§ **WORK TO BE COMPLETED**:
Repeat the entries below exactly. Begin with the first line and end with the line that contains "ANSI-402, owner: Simona".

§ **DATA FOR PROCESSING**:

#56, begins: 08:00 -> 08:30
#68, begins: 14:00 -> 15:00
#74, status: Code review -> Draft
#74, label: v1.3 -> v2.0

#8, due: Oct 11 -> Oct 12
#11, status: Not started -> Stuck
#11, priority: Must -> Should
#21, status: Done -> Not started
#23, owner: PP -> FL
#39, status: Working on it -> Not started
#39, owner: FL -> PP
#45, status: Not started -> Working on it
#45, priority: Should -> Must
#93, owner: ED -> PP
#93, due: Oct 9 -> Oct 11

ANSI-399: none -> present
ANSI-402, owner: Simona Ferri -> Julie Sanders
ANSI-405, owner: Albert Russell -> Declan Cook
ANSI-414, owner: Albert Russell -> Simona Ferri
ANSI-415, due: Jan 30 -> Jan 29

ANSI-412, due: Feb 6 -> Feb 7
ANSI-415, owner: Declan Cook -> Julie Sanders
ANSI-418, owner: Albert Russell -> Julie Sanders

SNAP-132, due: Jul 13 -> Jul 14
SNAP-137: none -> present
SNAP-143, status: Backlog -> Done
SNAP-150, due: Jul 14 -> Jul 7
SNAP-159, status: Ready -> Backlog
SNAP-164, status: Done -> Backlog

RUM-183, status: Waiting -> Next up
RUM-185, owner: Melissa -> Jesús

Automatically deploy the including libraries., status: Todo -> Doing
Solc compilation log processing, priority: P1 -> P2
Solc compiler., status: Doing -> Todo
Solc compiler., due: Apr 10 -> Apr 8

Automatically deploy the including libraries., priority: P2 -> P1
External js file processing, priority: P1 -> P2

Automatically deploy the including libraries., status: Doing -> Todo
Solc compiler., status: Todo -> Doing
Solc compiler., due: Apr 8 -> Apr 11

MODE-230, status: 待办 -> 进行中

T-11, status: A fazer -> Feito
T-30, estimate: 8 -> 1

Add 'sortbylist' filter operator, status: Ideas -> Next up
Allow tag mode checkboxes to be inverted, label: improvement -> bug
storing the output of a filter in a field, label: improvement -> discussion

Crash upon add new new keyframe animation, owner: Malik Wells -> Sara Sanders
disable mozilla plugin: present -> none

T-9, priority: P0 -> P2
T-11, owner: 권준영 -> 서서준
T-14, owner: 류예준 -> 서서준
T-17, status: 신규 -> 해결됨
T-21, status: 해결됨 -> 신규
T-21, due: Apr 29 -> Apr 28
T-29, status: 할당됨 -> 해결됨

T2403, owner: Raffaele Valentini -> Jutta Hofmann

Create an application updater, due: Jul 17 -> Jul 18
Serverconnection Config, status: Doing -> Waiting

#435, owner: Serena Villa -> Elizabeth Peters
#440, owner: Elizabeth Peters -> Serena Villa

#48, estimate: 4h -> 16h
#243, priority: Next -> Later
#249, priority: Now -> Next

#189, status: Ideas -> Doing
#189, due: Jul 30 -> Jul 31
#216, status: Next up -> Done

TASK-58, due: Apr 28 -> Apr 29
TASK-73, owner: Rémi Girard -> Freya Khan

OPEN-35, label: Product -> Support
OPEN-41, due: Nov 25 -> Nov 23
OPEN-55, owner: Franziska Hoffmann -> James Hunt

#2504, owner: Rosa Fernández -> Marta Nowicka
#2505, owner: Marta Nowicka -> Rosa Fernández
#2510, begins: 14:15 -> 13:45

§ **THE ANSWER**:
#56, begins: 08:00 -> 08:30
#68, begins: 14:00 -> 15:00
#74, status: Code review -> Draft
#74, label: v1.3 -> v2.0

#8, due: Oct 11 -> Oct 12
#11, status: Not started -> Stuck
#11, priority: Must -> Should
#21, status: Done -> Not started
#23, owner: PP -> FL
#39, status: Working on it -> Not started
#39, owner: FL -> PP
#45, status: Not started -> Working on it
#45, priority: Should -> Must
#93, owner: ED -> PP
#93, due: Oct 9 -> Oct 11

ANSI-399: none -> present
ANSI-402, owner: Simona Ferri -> Julie Sanders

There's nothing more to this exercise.